After the Romans’ loss in winter, Caesar was determined to gain control over the Gauls; he wanted them under complete subjugation. This campaign was harsh and brutal. Caesar had his legions raid and terrorize entire populations and included civilians in the attacks. 

The Germanic tribes went so far as to help the Treveri, another Celtic tribe in Gaul. Titus Labienus, a lieutenant, was able to successfully defeat them through a feigned retreat. His army pretended to retreat on a hillside but began attacking the Treveri, who wasted their energy climbing the hill. 

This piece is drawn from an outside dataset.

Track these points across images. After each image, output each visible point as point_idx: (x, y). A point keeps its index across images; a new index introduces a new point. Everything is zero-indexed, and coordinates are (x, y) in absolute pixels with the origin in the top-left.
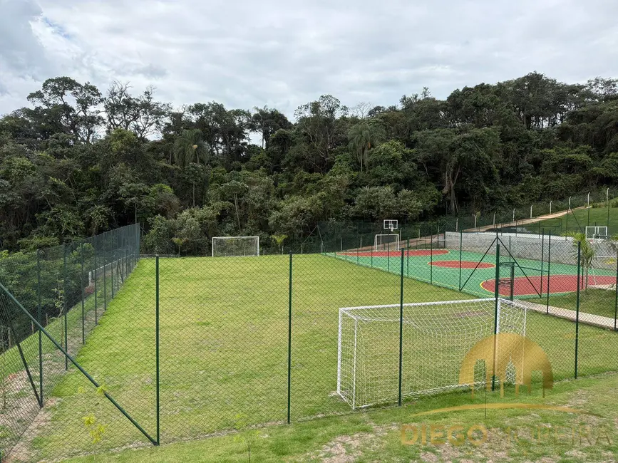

In 52 BC Vercingetorix, the leader of the Arverni tribe, was able to unite the forces of Gaul against the Romans. The tribes all feared that the Romans would wreck the king of the Gallic holy land. Although they had previously had ununified revolts, this one goal was able to bring them together. Vercingetorix planned to starve the Roman legions by attacking the sources of Roman supplies such as supply trains and foragers. Not much information is available about the Battle of Gergovia that followed, but the clear victor was the Gallian alliance. 

The Battle of Alesia

Modern Example of the Fortifications at Alesia

The decisive fight for control over Gaul was the Battle of Alesia. Vercingetorix chose to defend Alesia, home of the Mandubii, a small Gallic tribe. The Romans laid siege to Alesia. They set up a trench with booby-traps to fortify it, a moat to rival any cavalry, and towers, ready for the siege. Vercingetorix knew that the Romans would outlast the defenders within Alesia and surrendered. 

Southwest Gaul

After the Battle of Alesia there were only two chiefs in Southwest of Gaul who were still not fully under Roman control. They were Drappes of the Senonians and Lucterius of the Cadurci. The Romans laid siege this time at Uxellodunum, with Roman general Gaius Caninius Rebilus leading the legions in the siege. 

The Cadurci had dug a tunnel system for their water supply into their settlement. However, the Romans diverted their water supply as they too dug their own tunnels. The Cadurci took the drying up of their water supply as a signal from the gods. They surrendered soon after.